====== Document text ======

HarvestMouseandGoldenCups · 09/01/2026 12:26

If you keep it out of the fridge surely you’d buy normal butter? You don’t need spreadable?

bostonchamps · 09/01/2026 12:28

FairKoala · 09/01/2026 11:52

I would then bin the butter if there was a possibility it had been out of the fridge for more than a few hours.

So it would cost me money.

What mil is doing doesn’t cost anything

Genuinely, what do you think will have happened in a few hours?

Dontcallmescarface · 09/01/2026 12:33

RampantIvy · 09/01/2026 11:54

And Countrylife has butter (50%), rapeseed oil (25%), water and salt. No nasty additives. I'm looking at a tub right now.

I think posters have an agenda if they want to believe that spreads containing butter have a load of other stuff in.

I think in their heads spreadable butter is the same as margarine when it's really not.

champagnetrial · 09/01/2026 12:35

Maybe your fridge is too cold if the spreadable is too hard?

If I leave Lurpak spreadable out and come back to it later, it has often gone runny and becomes more oil than butter.

Is it not too runny if it stays in your cupboard? I would absolutely keep spreadable in the fridge, but perhaps you are speedy spreadabale eaters and it doesn't have a chance to liquify.

I find Lurpak spreadable does spread straight from the fridge so, as your MIL is a baker, this is likely her spread of choice. (I'm sorry she irritates you though).

(I feel like this has the makings of a 1percent club answer....how many times does the word 'spreadable' appear in this question....)

======

About this exercise: Please extract the passage of the forum thread on spreadable butter from "Maybe your fridge" up to and including "irritates you though).".

====== Provided data ======

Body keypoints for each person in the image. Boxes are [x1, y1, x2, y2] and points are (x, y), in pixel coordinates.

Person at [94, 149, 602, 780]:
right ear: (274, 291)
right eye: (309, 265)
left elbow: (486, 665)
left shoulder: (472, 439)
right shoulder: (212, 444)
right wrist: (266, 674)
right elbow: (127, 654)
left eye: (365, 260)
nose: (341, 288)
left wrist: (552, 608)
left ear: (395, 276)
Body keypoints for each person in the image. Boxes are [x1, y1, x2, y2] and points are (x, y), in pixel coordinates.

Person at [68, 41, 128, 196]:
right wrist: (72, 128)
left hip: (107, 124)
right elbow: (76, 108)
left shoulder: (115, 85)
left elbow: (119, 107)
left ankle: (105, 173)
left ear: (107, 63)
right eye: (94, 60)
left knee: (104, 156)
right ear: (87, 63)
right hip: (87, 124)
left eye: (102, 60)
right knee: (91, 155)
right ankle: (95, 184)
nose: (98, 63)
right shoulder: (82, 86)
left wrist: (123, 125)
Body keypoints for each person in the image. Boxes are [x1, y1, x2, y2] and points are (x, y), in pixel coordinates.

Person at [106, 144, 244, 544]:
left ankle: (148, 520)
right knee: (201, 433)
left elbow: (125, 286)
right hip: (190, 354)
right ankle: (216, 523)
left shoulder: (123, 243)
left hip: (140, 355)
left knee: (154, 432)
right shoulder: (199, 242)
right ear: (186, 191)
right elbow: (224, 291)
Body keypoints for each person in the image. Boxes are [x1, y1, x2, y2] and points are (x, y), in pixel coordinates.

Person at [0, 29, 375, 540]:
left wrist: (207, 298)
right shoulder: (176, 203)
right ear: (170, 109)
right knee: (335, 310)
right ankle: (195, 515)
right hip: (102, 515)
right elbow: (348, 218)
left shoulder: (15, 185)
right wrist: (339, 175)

======

Answer below:
Maybe your fridge is too cold if the spreadable is too hard?

If I leave Lurpak spreadable out and come back to it later, it has often gone runny and becomes more oil than butter.

Is it not too runny if it stays in your cupboard? I would absolutely keep spreadable in the fridge, but perhaps you are speedy spreadabale eaters and it doesn't have a chance to liquify.

I find Lurpak spreadable does spread straight from the fridge so, as your MIL is a baker, this is likely her spread of choice. (I'm sorry she irritates you though).